What to do — Once the line containing "ring pip: (109, 172)" is found in the records below, return it and each following line exactly, up to and including the line containing "thumb tip: (162, 163)", and nothing else.

Named joint coordinates:
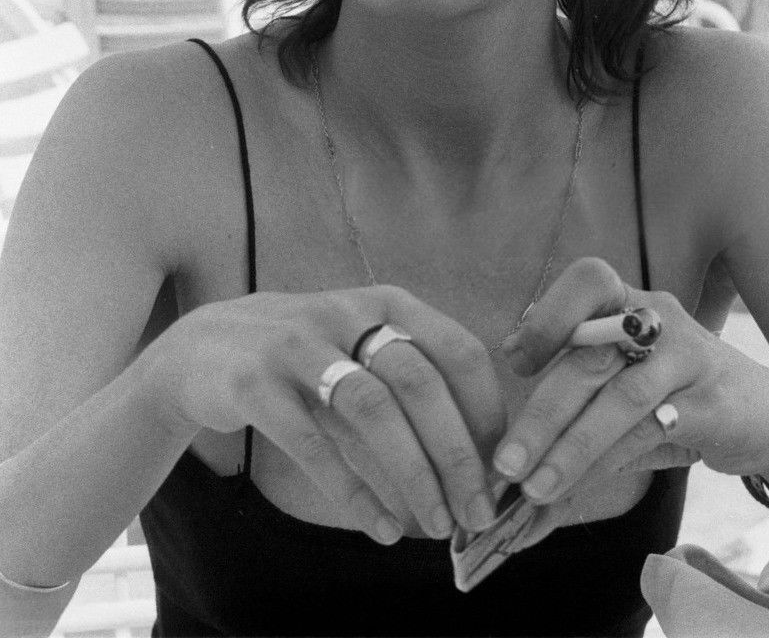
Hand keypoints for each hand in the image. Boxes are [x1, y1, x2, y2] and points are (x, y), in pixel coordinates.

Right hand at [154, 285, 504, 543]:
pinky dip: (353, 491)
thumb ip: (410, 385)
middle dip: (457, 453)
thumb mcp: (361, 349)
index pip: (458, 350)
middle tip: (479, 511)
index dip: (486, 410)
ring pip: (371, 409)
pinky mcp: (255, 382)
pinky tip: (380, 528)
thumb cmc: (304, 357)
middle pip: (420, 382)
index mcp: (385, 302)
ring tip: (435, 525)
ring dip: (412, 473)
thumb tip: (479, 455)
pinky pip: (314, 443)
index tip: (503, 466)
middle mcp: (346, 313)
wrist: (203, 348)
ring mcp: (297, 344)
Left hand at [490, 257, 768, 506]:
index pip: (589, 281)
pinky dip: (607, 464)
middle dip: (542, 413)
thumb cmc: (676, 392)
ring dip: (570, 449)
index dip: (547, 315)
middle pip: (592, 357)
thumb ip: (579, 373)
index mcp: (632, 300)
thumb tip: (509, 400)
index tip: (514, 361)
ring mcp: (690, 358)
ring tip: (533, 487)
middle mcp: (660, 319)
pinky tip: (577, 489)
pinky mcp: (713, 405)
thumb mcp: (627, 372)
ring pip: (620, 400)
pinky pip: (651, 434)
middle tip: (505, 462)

---

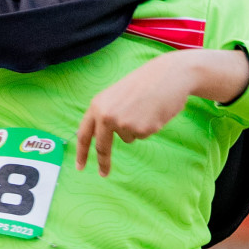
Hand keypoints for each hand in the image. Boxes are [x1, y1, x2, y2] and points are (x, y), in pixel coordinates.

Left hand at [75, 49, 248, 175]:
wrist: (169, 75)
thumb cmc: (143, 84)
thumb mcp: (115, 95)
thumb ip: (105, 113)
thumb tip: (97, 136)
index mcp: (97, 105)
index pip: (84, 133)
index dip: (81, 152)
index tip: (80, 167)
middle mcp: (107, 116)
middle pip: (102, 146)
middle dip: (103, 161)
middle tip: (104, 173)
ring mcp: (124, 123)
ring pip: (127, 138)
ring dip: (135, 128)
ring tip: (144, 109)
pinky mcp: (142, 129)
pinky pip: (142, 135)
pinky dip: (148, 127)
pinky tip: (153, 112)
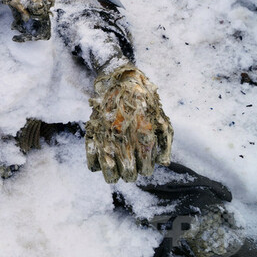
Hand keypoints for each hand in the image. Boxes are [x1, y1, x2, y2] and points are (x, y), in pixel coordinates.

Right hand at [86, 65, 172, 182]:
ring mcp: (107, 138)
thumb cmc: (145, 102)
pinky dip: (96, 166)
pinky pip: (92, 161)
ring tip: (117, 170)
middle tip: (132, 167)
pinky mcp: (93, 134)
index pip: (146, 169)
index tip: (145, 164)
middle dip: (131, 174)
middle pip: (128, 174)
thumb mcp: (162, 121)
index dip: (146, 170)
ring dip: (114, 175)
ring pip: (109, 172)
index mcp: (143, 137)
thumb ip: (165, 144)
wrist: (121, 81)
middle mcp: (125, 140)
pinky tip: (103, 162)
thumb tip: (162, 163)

The completed task —
ring pip: (109, 172)
index mcp: (143, 137)
thumb ip: (165, 144)
wrist: (121, 81)
middle mcp: (125, 140)
pinky tip: (103, 162)
thumb tip: (162, 163)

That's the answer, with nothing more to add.